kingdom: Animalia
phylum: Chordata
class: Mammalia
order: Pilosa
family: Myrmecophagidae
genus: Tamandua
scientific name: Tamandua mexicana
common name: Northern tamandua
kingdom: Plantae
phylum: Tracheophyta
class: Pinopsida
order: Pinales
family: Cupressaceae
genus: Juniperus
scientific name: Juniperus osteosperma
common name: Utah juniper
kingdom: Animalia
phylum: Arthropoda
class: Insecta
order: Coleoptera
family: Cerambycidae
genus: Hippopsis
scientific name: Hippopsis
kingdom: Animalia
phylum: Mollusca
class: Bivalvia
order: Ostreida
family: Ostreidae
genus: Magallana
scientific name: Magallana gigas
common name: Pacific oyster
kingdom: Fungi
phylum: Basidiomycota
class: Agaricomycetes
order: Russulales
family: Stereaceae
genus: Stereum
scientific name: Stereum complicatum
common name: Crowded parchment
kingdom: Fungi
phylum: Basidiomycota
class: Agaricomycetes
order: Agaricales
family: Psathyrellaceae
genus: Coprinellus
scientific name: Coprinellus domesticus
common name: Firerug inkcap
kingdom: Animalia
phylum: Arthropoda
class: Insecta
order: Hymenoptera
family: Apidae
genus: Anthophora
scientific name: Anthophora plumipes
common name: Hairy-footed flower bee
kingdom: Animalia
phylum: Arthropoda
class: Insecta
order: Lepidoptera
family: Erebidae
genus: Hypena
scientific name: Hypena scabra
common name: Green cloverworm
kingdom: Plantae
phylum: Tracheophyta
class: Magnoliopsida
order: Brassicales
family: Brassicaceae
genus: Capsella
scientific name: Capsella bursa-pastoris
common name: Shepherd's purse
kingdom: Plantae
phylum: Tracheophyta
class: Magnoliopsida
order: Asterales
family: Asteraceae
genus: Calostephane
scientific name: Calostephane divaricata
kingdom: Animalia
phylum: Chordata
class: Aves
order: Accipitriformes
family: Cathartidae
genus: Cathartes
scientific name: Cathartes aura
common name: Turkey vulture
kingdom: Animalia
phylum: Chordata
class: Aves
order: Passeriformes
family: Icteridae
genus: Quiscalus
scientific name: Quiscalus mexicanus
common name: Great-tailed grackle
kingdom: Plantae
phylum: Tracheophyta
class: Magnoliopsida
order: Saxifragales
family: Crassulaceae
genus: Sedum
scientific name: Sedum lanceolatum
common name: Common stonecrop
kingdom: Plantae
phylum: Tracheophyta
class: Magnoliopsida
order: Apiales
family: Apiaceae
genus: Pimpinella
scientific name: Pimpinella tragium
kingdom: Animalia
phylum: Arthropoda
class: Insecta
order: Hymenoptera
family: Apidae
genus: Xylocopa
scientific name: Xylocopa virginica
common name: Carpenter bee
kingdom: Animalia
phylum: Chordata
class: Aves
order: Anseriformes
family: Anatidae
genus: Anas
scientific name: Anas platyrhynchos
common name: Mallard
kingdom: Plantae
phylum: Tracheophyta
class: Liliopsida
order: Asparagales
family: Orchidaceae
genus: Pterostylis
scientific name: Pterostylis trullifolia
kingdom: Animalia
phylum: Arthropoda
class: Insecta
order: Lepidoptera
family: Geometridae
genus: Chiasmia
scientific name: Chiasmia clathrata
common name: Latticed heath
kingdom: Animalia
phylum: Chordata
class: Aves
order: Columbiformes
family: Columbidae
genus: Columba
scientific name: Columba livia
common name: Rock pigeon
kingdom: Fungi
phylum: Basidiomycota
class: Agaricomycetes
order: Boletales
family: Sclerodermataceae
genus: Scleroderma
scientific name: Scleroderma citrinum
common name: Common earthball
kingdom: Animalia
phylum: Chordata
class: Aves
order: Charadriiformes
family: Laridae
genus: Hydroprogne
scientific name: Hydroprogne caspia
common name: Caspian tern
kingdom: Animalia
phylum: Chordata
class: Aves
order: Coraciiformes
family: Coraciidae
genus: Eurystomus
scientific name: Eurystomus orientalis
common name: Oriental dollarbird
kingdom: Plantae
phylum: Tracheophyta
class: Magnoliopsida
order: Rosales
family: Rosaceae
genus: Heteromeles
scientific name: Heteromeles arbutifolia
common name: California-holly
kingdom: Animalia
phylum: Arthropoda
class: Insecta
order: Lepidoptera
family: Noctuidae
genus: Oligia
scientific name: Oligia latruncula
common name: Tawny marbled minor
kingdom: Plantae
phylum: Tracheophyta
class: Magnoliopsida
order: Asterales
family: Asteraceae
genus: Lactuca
++++
• The problem
Return the lines for all of the data above, from kingdom through common name, without changing anything.

• Written solution
kingdom: Animalia
phylum: Chordata
class: Mammalia
order: Pilosa
family: Myrmecophagidae
genus: Tamandua
scientific name: Tamandua mexicana
common name: Northern tamandua
kingdom: Plantae
phylum: Tracheophyta
class: Pinopsida
order: Pinales
family: Cupressaceae
genus: Juniperus
scientific name: Juniperus osteosperma
common name: Utah juniper
kingdom: Animalia
phylum: Arthropoda
class: Insecta
order: Coleoptera
family: Cerambycidae
genus: Hippopsis
scientific name: Hippopsis
kingdom: Animalia
phylum: Mollusca
class: Bivalvia
order: Ostreida
family: Ostreidae
genus: Magallana
scientific name: Magallana gigas
common name: Pacific oyster
kingdom: Fungi
phylum: Basidiomycota
class: Agaricomycetes
order: Russulales
family: Stereaceae
genus: Stereum
scientific name: Stereum complicatum
common name: Crowded parchment
kingdom: Fungi
phylum: Basidiomycota
class: Agaricomycetes
order: Agaricales
family: Psathyrellaceae
genus: Coprinellus
scientific name: Coprinellus domesticus
common name: Firerug inkcap
kingdom: Animalia
phylum: Arthropoda
class: Insecta
order: Hymenoptera
family: Apidae
genus: Anthophora
scientific name: Anthophora plumipes
common name: Hairy-footed flower bee
kingdom: Animalia
phylum: Arthropoda
class: Insecta
order: Lepidoptera
family: Erebidae
genus: Hypena
scientific name: Hypena scabra
common name: Green cloverworm
kingdom: Plantae
phylum: Tracheophyta
class: Magnoliopsida
order: Brassicales
family: Brassicaceae
genus: Capsella
scientific name: Capsella bursa-pastoris
common name: Shepherd's purse
kingdom: Plantae
phylum: Tracheophyta
class: Magnoliopsida
order: Asterales
family: Asteraceae
genus: Calostephane
scientific name: Calostephane divaricata
kingdom: Animalia
phylum: Chordata
class: Aves
order: Accipitriformes
family: Cathartidae
genus: Cathartes
scientific name: Cathartes aura
common name: Turkey vulture
kingdom: Animalia
phylum: Chordata
class: Aves
order: Passeriformes
family: Icteridae
genus: Quiscalus
scientific name: Quiscalus mexicanus
common name: Great-tailed grackle
kingdom: Plantae
phylum: Tracheophyta
class: Magnoliopsida
order: Saxifragales
family: Crassulaceae
genus: Sedum
scientific name: Sedum lanceolatum
common name: Common stonecrop
kingdom: Plantae
phylum: Tracheophyta
class: Magnoliopsida
order: Apiales
family: Apiaceae
genus: Pimpinella
scientific name: Pimpinella tragium
kingdom: Animalia
phylum: Arthropoda
class: Insecta
order: Hymenoptera
family: Apidae
genus: Xylocopa
scientific name: Xylocopa virginica
common name: Carpenter bee
kingdom: Animalia
phylum: Chordata
class: Aves
order: Anseriformes
family: Anatidae
genus: Anas
scientific name: Anas platyrhynchos
common name: Mallard
kingdom: Plantae
phylum: Tracheophyta
class: Liliopsida
order: Asparagales
family: Orchidaceae
genus: Pterostylis
scientific name: Pterostylis trullifolia
kingdom: Animalia
phylum: Arthropoda
class: Insecta
order: Lepidoptera
family: Geometridae
genus: Chiasmia
scientific name: Chiasmia clathrata
common name: Latticed heath
kingdom: Animalia
phylum: Chordata
class: Aves
order: Columbiformes
family: Columbidae
genus: Columba
scientific name: Columba livia
common name: Rock pigeon
kingdom: Fungi
phylum: Basidiomycota
class: Agaricomycetes
order: Boletales
family: Sclerodermataceae
genus: Scleroderma
scientific name: Scleroderma citrinum
common name: Common earthball
kingdom: Animalia
phylum: Chordata
class: Aves
order: Charadriiformes
family: Laridae
genus: Hydroprogne
scientific name: Hydroprogne caspia
common name: Caspian tern
kingdom: Animalia
phylum: Chordata
class: Aves
order: Coraciiformes
family: Coraciidae
genus: Eurystomus
scientific name: Eurystomus orientalis
common name: Oriental dollarbird
kingdom: Plantae
phylum: Tracheophyta
class: Magnoliopsida
order: Rosales
family: Rosaceae
genus: Heteromeles
scientific name: Heteromeles arbutifolia
common name: California-holly
kingdom: Animalia
phylum: Arthropoda
class: Insecta
order: Lepidoptera
family: Noctuidae
genus: Oligia
scientific name: Oligia latruncula
common name: Tawny marbled minor
kingdom: Plantae
phylum: Tracheophyta
class: Magnoliopsida
order: Asterales
family: Asteraceae
genus: Lactuca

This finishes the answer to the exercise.